Great to ask because it can blow up in candidates faces and exclude the ordinary, and great to answer because it is a brilliant opportunity to sell or resell yourself.

“Well I’m 39, married, got a 2:1 in the distant past, have had reasonable jobs since and believe that I am right for this job for the following generic and boring reasons…”
Too often this is the type of dull answer that job candidates give. The interviewer cringes inside and wonders how you ever got a partner in the first place!
This question comes up in job interviews almost without fail, but answering in a way that makes you seem employable, confident and memorable is unbelievably rare. You should be jumping up and down and whooping when it is asked. Do it well and you will stand out. Don't waste this gift of an opportunity by blabbering on about irrelevant and uninteresting information.
Here are some ideas on how to answer the question:
Tell a story
Storytelling in an interview is not about giving your life story or detailing every single aspect of your career since you left school. Storytelling is about telling an engaging narrative which reveals your personality, shows off who you are and explains why you are the one for the job. It should be a case study that shows off your skills and experience. The story has to be true and relevant to the job and the company. Which you have researched thoroughly. Haven't you? Of course you have.
Keep it brief and light
“Well in the last five years at Company Bravo, I took over a division that was set to be axed, brought about an increase of X per cent in sales from doing AB and C, increasing profits by £X. This was at a time when the industry average was decreasing at a rate of X per cent every quarter…”. That is wonderful but... what does the interviewer now know about you that they didn't know before? They read that story in your CV.

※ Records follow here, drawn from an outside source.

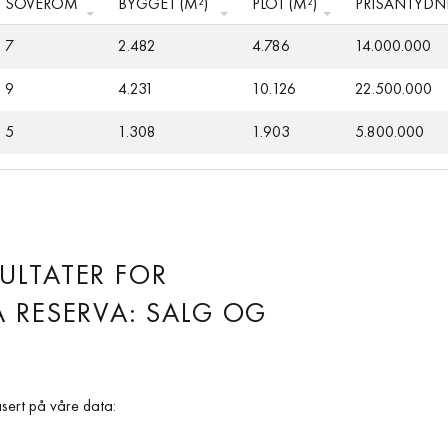
SOVEROM
BYGGET (M²)
PLOT (M²)
PRISANTYDNI
7
2.482
4.786
14.000.000
9
4.231
10.126
22.500.000
5
1.308
1.903
5.800.000
ULTATER FOR
 RESERVA: SALG OG
sert på våre data:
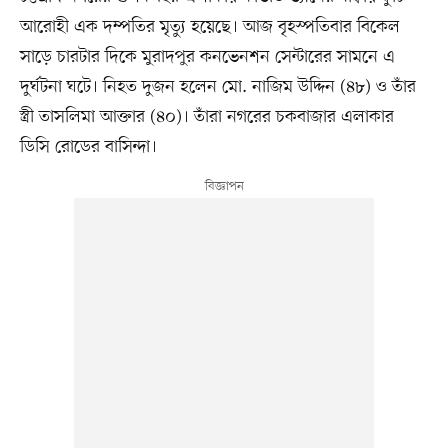
আরোহী এক দম্পতির মৃত্যু হয়েছে। আজ বৃহস্পতিবার বিকেল
সাড়ে চারটার দিকে মুরাদপুর কনভেনশন সেন্টারের সামনে এ
দুর্ঘটনা ঘটে। নিহত দুজন হলেন মো. নাজিম উদ্দিন (৪৮) ও তাঁর
স্ত্রী তাসলিমা আক্তার (৪০)। তাঁরা নগরের চকবাজার এলাকার
ডিসি রোডের বাসিন্দা।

Detailing impressive facts and figures is a great tactic, but not when answering that question. Your answer to this question should be brief headline rather than heavy thesis. It should trigger further questions about your amazing achievements, wonderful life and personality and reshape the interview. Stories are exciting, engaging and engrossing and have people in them. People love people stories. Bare facts and figures are uninteresting, unexciting and uninspiring - and if they are too impressive, sometimes hard to believe.
Prepare and practise
Preparing for this question should be a priority. Write down some ideas – including your strengths, your personality traits, possible stories, the reasons you want the job and the reasons you are the one for this job. Research the company and the words they use on their website. Put these ideas together on paper and learn the main elements. You do not want to sound scripted or rehearsed - you want to sound knowledgable and confident. And likeable.